## Aim of the exercise
Copy out the entries starting at the line containing "genus: Passiflora" and continuing through the final line of the entries, keeping every line as it appears and omitting the pictures.

## Supplied material

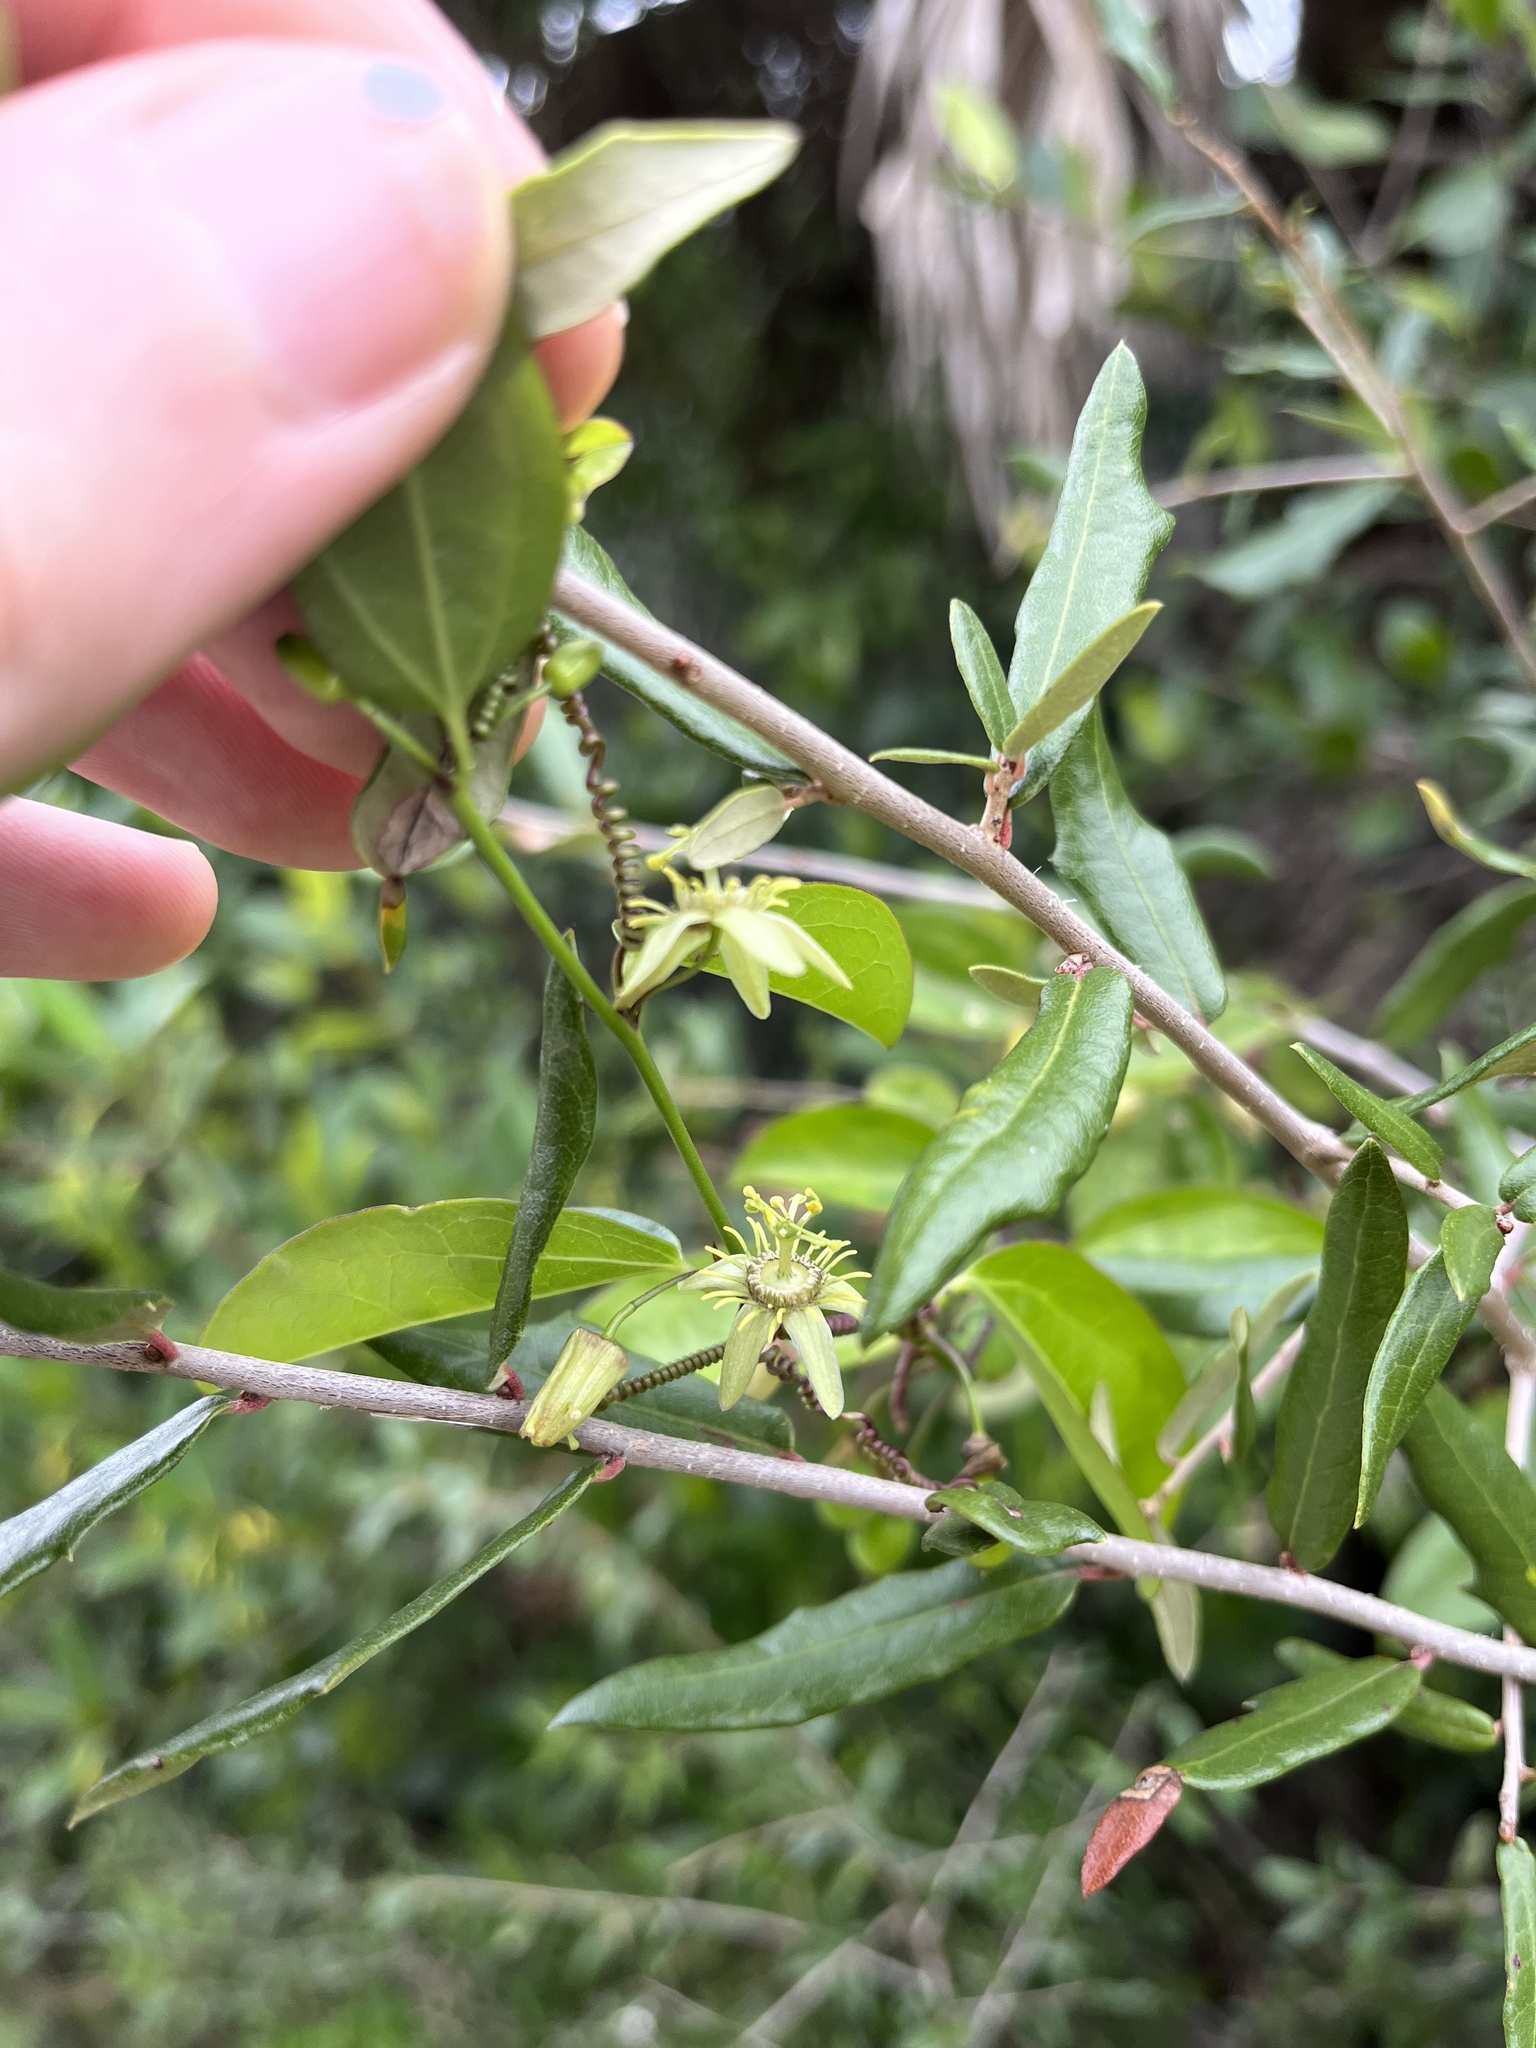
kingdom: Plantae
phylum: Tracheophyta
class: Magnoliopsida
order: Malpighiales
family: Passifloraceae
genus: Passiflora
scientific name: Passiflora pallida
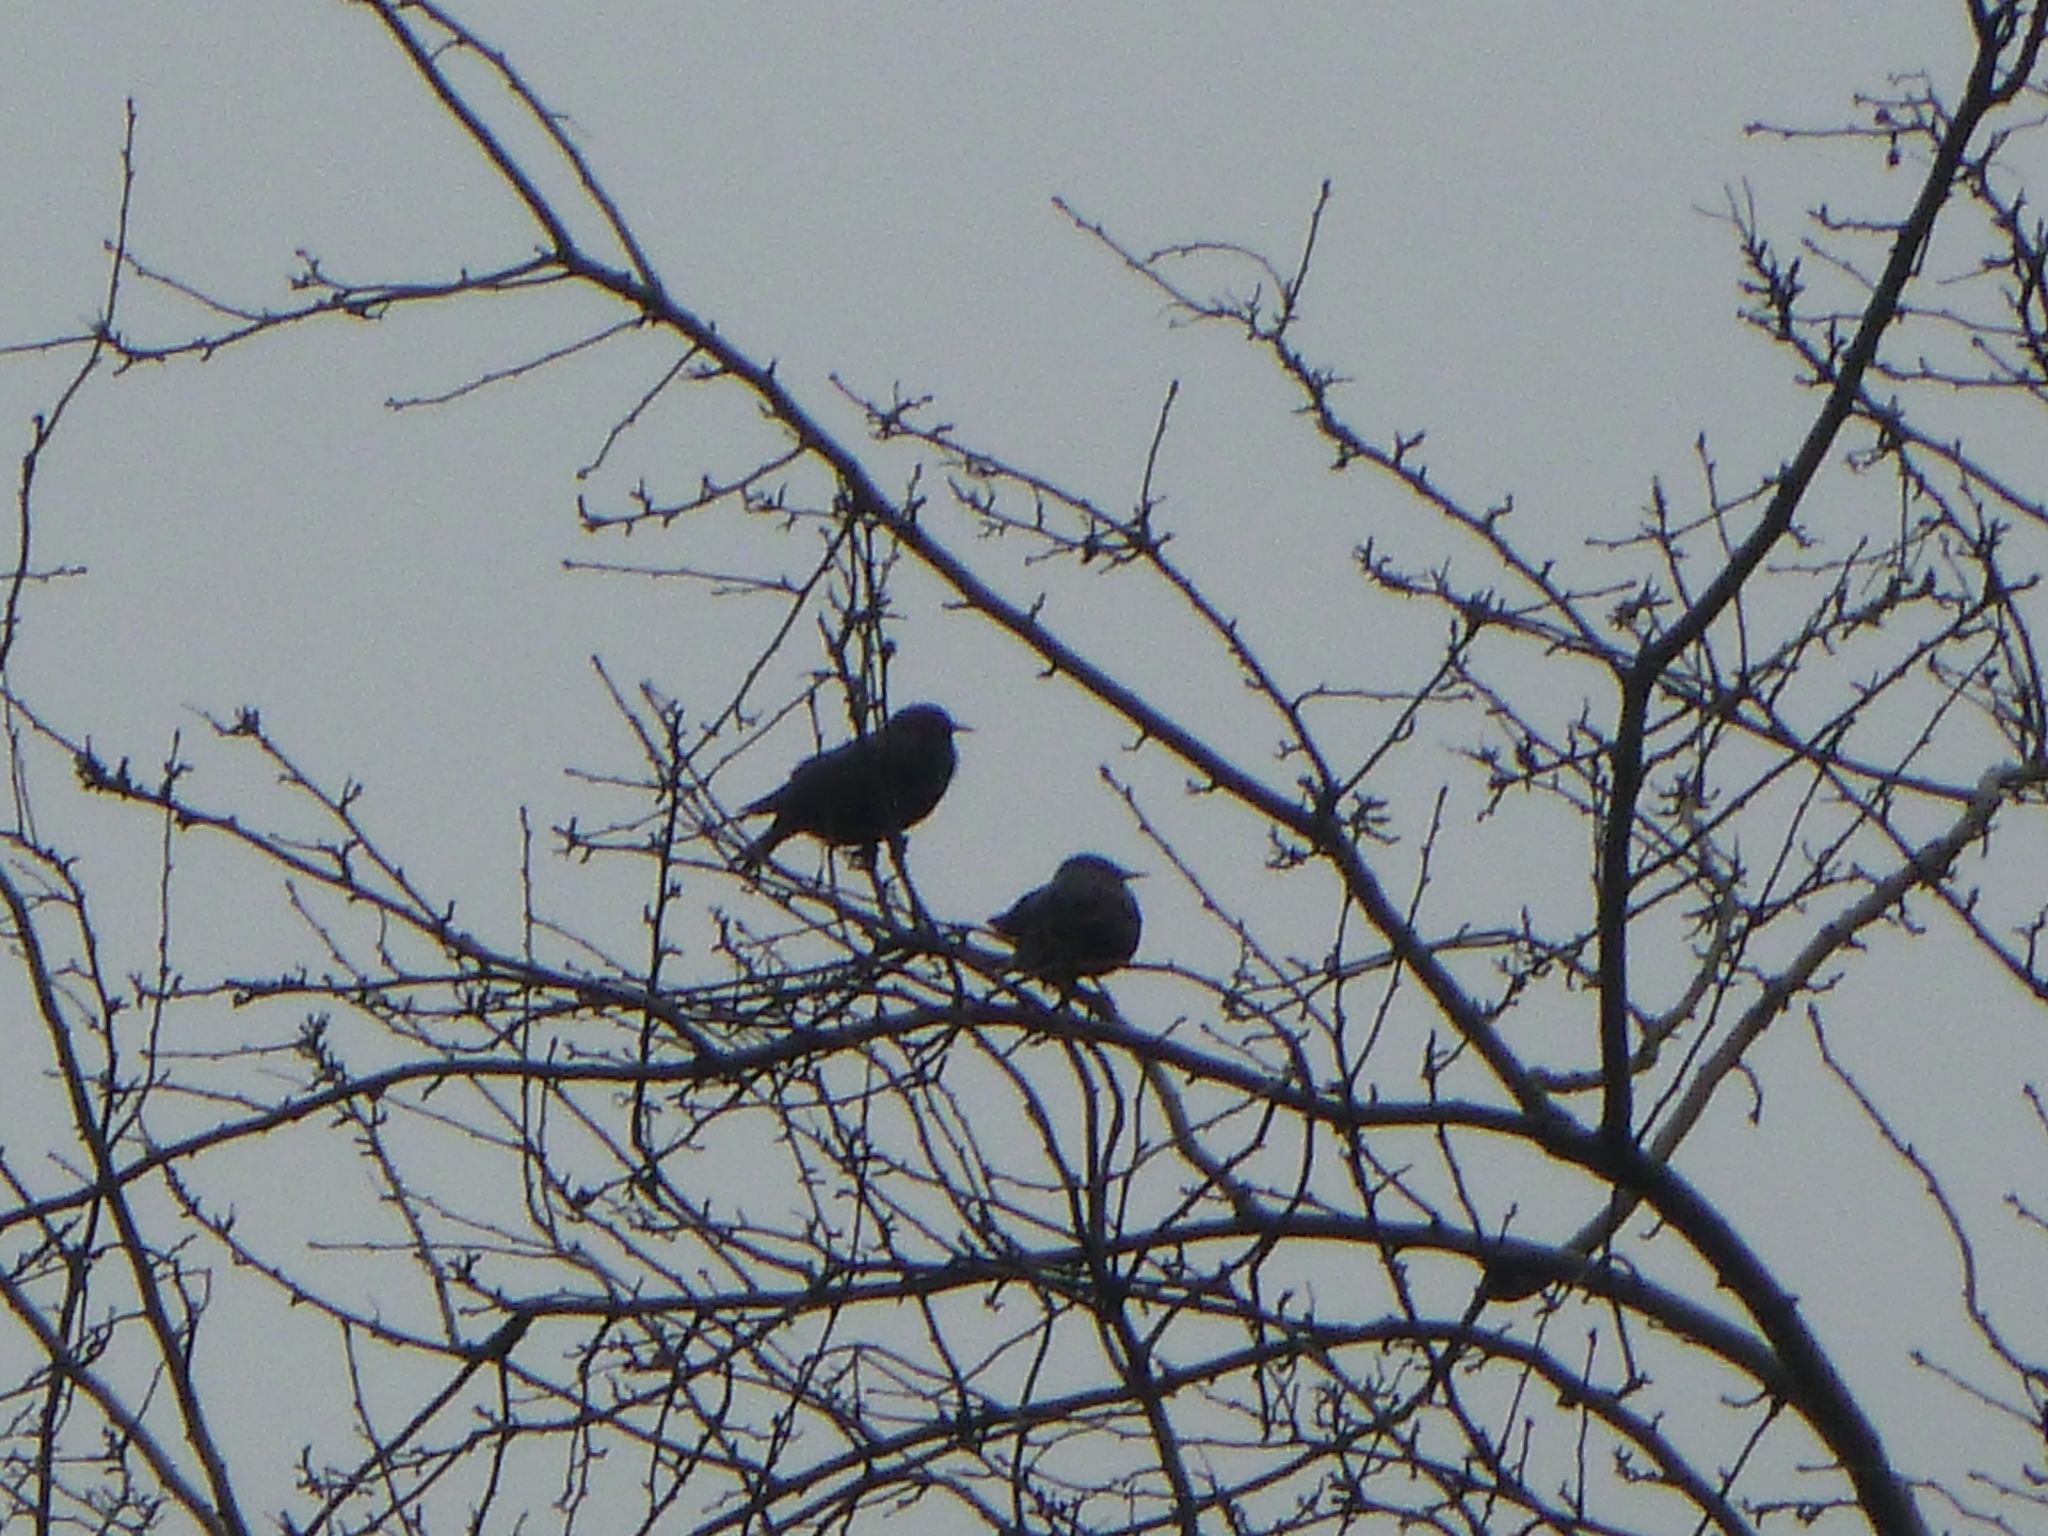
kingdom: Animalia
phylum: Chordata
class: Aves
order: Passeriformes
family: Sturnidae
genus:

## Reply to the exercise
genus: Passiflora
scientific name: Passiflora pallida
kingdom: Animalia
phylum: Chordata
class: Aves
order: Passeriformes
family: Sturnidae
genus:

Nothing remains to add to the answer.